═════ Data under study ═════
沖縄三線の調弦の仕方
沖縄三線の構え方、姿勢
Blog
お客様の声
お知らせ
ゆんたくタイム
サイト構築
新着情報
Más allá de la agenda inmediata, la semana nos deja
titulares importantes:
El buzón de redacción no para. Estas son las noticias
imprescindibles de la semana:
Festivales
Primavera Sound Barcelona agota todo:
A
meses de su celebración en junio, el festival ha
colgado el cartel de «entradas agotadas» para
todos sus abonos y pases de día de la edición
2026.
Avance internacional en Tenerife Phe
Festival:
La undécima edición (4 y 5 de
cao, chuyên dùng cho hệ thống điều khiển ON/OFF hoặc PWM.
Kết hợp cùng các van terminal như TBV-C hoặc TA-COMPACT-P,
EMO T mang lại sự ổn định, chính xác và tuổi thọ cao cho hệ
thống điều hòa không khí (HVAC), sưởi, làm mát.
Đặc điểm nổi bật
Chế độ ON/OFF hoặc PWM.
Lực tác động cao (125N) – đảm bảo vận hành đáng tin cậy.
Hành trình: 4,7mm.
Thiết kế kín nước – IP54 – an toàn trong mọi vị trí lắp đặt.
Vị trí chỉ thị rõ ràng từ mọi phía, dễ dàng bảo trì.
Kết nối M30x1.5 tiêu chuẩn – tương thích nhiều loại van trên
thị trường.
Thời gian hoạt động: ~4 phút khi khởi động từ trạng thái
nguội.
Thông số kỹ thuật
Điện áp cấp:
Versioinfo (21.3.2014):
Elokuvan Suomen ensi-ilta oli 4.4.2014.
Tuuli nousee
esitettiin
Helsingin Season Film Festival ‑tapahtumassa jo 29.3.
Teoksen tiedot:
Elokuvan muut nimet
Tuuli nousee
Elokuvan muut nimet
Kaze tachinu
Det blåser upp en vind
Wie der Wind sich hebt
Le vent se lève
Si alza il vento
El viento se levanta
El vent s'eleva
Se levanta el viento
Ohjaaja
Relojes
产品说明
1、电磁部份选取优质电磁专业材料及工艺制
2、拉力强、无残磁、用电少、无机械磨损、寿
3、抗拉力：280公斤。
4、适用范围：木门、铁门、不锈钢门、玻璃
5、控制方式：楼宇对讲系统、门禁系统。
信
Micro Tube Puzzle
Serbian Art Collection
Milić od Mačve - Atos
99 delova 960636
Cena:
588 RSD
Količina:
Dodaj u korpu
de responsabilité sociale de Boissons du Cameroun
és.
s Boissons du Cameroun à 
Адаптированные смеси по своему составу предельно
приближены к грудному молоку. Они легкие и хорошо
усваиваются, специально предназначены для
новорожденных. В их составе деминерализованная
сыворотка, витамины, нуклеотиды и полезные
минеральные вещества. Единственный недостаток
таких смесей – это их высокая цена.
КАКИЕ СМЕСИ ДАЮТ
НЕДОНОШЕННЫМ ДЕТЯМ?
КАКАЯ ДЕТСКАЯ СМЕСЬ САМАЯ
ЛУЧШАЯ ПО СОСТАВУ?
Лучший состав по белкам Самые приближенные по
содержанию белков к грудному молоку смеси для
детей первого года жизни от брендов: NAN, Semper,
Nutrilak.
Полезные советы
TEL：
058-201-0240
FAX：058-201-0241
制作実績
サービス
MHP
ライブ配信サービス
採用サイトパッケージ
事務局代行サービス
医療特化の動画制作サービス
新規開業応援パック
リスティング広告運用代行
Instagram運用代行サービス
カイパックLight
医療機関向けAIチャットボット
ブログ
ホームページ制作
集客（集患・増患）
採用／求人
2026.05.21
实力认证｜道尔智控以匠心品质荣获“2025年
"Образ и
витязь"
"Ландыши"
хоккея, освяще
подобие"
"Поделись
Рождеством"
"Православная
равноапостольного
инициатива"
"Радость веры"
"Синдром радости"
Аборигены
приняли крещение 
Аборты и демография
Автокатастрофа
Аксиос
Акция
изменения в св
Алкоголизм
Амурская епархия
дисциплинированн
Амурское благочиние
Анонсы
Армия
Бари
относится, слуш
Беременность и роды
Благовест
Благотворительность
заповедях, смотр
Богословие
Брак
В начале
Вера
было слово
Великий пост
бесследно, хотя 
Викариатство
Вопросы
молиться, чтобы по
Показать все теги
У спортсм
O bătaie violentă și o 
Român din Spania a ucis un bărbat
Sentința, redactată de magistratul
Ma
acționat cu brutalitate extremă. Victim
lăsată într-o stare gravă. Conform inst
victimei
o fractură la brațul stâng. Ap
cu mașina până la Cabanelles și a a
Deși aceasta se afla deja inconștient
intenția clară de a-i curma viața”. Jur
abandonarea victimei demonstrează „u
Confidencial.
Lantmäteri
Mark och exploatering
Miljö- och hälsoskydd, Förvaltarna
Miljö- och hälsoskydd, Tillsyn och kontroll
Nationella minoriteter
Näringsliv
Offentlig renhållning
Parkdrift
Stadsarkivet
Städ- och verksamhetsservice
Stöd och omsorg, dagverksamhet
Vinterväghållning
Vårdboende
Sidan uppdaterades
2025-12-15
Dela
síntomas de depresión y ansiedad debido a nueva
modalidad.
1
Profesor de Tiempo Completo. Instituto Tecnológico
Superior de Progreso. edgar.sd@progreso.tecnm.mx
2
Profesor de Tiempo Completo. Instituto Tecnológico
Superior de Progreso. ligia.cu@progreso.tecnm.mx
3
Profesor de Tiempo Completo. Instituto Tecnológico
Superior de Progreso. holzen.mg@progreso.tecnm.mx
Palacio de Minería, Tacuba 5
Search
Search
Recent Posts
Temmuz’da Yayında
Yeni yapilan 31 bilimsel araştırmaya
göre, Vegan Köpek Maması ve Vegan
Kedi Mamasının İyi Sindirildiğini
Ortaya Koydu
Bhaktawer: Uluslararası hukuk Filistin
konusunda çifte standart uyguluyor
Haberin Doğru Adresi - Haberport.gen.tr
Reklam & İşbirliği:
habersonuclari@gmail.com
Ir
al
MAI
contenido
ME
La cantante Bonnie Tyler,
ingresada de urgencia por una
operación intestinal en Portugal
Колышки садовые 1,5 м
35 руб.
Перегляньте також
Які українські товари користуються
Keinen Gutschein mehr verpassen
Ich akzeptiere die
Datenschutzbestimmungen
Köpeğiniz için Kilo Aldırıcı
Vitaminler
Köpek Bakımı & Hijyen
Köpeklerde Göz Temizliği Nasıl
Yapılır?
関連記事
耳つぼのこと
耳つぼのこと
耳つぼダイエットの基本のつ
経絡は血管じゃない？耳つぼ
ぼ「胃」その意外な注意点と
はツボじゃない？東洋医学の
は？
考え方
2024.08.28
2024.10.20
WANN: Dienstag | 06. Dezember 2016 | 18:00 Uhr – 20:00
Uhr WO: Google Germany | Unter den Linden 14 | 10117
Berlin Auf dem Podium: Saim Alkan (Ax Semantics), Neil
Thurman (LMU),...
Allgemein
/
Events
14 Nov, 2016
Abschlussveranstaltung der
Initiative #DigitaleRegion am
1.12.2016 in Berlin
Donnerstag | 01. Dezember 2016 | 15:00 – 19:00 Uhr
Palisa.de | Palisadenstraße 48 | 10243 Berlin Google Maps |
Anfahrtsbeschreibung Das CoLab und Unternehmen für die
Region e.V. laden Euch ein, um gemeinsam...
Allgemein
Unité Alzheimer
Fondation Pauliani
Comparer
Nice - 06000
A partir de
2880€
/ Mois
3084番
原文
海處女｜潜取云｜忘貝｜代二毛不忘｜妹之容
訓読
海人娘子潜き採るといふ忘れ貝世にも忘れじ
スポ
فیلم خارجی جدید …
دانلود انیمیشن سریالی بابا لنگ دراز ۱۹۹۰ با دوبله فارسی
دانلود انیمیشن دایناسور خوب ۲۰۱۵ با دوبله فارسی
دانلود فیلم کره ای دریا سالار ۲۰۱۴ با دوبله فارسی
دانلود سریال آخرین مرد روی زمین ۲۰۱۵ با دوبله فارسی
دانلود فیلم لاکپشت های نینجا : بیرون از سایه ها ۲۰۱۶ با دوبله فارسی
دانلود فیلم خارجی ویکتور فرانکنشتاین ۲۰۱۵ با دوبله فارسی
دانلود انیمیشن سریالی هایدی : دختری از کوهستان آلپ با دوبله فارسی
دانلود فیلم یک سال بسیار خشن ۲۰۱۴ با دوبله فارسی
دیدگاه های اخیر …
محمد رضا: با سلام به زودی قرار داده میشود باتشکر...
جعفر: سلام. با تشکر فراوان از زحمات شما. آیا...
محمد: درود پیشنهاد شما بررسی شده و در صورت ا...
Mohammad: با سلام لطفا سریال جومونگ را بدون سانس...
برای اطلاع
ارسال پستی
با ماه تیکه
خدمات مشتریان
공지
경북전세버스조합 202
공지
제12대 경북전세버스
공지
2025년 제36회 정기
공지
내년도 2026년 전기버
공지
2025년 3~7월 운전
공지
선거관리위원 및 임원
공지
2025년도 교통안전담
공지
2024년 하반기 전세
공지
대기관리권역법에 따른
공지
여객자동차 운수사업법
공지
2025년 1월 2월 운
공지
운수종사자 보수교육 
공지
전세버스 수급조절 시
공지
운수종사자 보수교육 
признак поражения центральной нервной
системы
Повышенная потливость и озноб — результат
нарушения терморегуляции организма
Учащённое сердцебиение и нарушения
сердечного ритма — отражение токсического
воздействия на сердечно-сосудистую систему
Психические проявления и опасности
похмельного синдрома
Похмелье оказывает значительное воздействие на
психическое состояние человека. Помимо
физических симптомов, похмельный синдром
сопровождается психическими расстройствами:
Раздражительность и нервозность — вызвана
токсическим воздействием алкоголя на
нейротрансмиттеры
═════
#### What is needed
From the data above, pick out each line containing "hälsoskydd" and copy it.

#### Final answer
Miljö- och hälsoskydd, Förvaltarna
Miljö- och hälsoskydd, Tillsyn och kontroll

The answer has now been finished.